Problem details:
In your copy of the data below, reproduce every entry exactly and omit the pictures.

(Optical and exposure parameters)
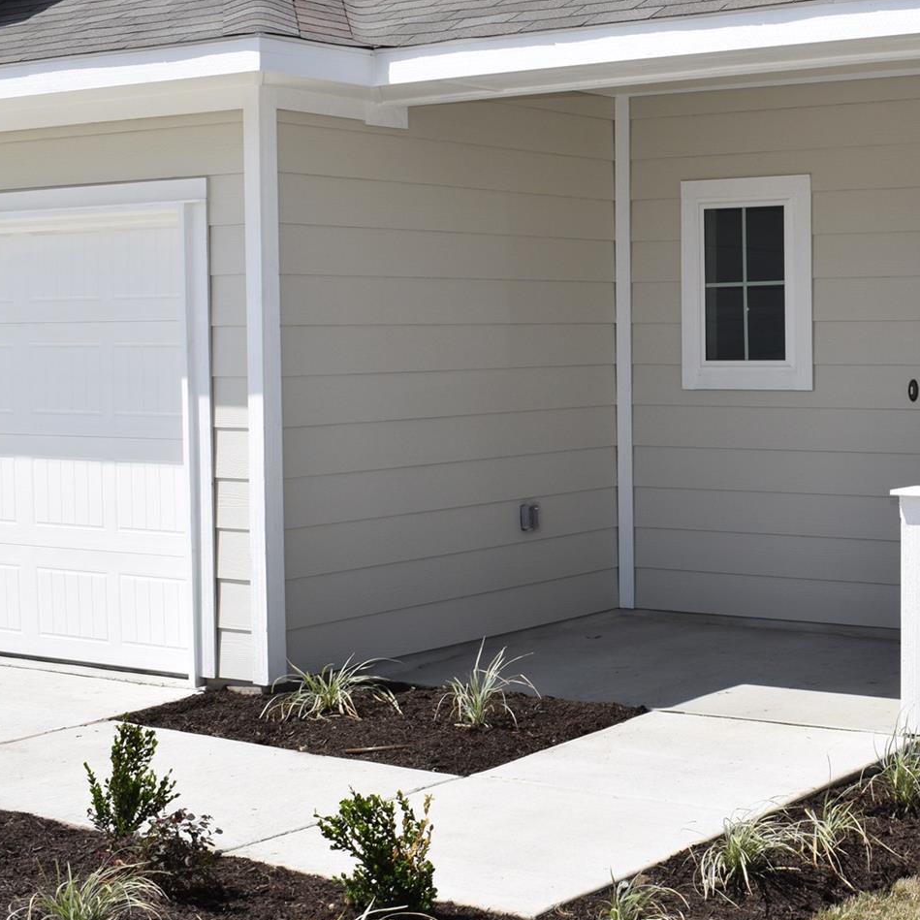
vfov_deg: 26.1
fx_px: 1985
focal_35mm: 66
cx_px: 750
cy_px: 425
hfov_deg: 25.6
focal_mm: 24
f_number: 11
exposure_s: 1/500
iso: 200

Answer box:
vfov_deg: 26.1
fx_px: 1985
focal_35mm: 66
cx_px: 750
cy_px: 425
hfov_deg: 25.6
focal_mm: 24
f_number: 11
exposure_s: 1/500
iso: 200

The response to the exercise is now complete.